Tuesday, February 26, 2008

Ethics, morals, religion, and swarms of breeding squid.

Ok, not much time today--tests to make, papers to grade, that sort of thing. So I am simply putting a comment from last week on Pharyngula into some context.

A recent Pew report on religion in the US was one of the lead stories on all the networks last night. On CBS, they spoke of a "secular, morally void America", implying that morals come from religion.

I would (as would many others--I am not unique in this by any stretch) argue that morals have evolved with our culture (through selection by consequences, though not through genes), and that religion springs from morality, rather than the popular reverse. The customs, habits, rituals and mores that help a culture to survive in the long run are selected for, and the ones that do not promote long-term survival, no matter how religious, are selected against. (The easy example is the Jonestown cult, which was not conducive to long term cultural survival, but the more mainstream example is the Shaker sect, whose long-term cultural survival was doomed by a very moral prohibition against sex.) The things we see as virtues are the things that worked for our ancestors. Other cultures might have had vastly different cultural selection pressures, leading to very different moral virtues, and perhaps religions with very different sets of commandments.

Of course, Ogden Nash put it much better than I ever could--and used people instead of squid as his example...


Why does the Pygmy
Indulge in polygmy?
His tribal dogma
Frowns on monogma.
Monogma's a stigma
For any Pygma.
If he sticks to monogmy
A Pygmy's a hogmy. (Ogden Nash, "The Third Jungle Book")



My own verse was a comment on the Friday Cephalopod: breeding swarm! post on Pharyngula...

For squid or starfish, perch or porgy,
There's nothing like an ocean orgy
Where, unlike silly human rules,
Of course we want more sex in schools
Monogamy's against the norms
For those who have their sex in swarms!
Indeed, were there some fishy prude--
Who found such conduct simply rude,
And lectured others on their morals,
Preached of Sodom in the corals--
This Jerry Falwell of the waves
Would be the one who misbehaves!
The squid who do their moral duty
Join the swarm and shake their booty!
It's good, and not just glamorous,
When squid are polyamorous,
For in the moral code of shellfish,
Rule number one is "Don't be selfish".

3 comments:

Rana said...

Genius.
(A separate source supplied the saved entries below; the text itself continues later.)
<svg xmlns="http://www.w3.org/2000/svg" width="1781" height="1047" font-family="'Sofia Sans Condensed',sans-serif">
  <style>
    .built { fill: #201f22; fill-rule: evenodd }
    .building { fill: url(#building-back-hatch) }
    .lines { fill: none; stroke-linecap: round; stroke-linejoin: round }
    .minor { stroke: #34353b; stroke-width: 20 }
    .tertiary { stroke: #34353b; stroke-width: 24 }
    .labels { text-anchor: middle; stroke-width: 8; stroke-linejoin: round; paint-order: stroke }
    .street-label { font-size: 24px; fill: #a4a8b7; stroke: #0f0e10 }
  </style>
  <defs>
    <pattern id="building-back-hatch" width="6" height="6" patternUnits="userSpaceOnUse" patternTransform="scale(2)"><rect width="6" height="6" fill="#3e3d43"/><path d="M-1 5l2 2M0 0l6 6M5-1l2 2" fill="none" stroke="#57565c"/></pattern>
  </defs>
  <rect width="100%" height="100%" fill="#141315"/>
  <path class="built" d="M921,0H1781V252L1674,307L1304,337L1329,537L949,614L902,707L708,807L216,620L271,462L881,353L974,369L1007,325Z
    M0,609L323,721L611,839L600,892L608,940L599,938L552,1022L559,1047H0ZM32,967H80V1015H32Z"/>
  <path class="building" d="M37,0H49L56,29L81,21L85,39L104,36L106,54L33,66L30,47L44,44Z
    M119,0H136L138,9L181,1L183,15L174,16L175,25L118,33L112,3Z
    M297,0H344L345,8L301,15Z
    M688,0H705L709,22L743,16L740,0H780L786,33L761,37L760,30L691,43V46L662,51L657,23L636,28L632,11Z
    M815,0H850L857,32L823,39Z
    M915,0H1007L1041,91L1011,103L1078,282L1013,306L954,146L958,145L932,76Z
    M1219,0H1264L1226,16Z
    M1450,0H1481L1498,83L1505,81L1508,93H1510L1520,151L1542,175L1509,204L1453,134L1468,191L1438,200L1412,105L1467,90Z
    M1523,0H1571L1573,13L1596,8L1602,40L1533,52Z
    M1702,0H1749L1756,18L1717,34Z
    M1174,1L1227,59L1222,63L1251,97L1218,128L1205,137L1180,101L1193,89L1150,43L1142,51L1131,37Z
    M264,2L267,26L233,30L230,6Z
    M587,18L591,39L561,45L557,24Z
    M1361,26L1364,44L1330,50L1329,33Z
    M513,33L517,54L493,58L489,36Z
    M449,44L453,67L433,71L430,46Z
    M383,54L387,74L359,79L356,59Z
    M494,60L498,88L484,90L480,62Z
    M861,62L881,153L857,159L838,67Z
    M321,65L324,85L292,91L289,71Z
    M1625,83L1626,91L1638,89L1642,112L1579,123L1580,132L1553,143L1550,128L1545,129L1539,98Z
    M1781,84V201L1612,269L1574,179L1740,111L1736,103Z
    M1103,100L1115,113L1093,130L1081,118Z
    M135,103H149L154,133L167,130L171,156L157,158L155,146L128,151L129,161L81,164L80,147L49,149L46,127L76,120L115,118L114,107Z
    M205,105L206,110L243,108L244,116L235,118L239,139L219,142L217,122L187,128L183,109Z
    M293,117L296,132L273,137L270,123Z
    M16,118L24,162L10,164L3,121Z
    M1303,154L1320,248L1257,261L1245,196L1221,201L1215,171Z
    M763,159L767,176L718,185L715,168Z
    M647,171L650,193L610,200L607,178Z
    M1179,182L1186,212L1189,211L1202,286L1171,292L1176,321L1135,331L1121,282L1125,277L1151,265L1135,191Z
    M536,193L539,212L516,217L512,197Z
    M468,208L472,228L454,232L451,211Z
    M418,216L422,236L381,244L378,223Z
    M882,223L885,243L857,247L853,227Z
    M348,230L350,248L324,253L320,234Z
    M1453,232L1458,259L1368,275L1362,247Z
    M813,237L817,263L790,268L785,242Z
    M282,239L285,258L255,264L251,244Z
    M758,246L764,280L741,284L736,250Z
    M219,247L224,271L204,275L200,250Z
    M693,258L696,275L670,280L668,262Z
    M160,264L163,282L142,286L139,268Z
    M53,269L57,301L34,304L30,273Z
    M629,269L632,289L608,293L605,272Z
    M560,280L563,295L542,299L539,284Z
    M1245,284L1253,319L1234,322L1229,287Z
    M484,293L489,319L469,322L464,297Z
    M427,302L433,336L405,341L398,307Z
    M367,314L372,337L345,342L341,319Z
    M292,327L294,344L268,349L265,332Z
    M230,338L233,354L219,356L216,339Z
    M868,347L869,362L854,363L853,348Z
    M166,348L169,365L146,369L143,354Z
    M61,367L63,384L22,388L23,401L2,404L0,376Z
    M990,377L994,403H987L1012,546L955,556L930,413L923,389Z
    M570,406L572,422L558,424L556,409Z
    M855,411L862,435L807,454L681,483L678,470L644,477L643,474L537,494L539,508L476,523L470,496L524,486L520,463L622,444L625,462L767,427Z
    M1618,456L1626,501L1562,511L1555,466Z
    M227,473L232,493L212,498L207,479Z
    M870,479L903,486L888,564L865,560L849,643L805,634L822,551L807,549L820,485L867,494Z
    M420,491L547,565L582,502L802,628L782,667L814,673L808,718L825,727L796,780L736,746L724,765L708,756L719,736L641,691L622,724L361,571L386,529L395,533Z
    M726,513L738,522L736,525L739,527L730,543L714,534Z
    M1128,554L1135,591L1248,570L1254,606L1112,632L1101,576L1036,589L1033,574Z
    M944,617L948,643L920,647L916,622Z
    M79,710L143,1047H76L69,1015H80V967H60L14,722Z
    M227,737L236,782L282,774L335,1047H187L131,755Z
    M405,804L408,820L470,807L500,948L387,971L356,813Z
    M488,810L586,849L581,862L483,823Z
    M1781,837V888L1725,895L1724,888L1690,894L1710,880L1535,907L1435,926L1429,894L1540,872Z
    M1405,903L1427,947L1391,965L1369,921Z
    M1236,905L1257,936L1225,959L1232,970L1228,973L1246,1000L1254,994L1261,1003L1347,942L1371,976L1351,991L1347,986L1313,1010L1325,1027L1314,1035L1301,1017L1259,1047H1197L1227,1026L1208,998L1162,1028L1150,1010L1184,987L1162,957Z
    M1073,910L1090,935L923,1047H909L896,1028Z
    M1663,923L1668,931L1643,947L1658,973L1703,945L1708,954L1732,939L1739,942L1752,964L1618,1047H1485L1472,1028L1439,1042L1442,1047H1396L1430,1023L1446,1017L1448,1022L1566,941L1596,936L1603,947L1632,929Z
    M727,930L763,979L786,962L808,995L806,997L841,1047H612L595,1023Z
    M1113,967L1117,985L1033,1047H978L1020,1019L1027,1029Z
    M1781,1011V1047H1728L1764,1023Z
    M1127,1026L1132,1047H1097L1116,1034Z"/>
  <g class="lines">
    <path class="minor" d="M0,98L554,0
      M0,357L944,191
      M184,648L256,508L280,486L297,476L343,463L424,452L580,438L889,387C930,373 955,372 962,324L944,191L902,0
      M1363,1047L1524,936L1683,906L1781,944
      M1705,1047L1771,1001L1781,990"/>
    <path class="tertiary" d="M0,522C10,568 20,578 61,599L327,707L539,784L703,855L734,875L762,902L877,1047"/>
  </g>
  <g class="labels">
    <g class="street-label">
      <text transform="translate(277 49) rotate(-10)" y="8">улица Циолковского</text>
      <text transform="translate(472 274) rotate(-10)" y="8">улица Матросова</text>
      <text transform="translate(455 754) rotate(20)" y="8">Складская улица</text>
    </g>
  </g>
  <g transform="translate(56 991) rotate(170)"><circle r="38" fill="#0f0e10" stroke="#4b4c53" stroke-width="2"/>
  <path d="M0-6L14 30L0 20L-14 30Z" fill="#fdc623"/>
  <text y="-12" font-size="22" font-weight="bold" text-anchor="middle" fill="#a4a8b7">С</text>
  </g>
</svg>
As always.

I don't think I've commented directly here, but I do visit, and I'm one of the many who suggested you for one of PZ Molly awards.

On the right side of the page is a request to let you know who has you on the blogroll. I do, and occasionally share your strange connections of science and poetry, but I can't see a cuttlefish contact address. Hence comment here.

Keep it up.

Rana

Cuttlefish said...

Rana--

My apologies--I honestly had thought you were already up there! Fixed now, anyway, and thanks!

Metro said...

I've just found your place, and I'm blogrolling you too.

As to morality, Robert Heinlein once wrote in his fiction that moral behaviour is that which promotes the survival of the species.

Hence, the sacrifice of a mother cat for her kittens' survival is moral. Likewise a man sacrificing his life in war so that his society may get on with things.

Religiosity seems to me to just be the saccharine icing thrown on a rather bitter cake. It gussies up moral decisions that may be good for society yet unpalatable to the individual by conferring individual benefits.

Of course, this idea seems to raise the question of whether it really is better, from an evolutionary standpoint, to be a live jackal than a dead lion.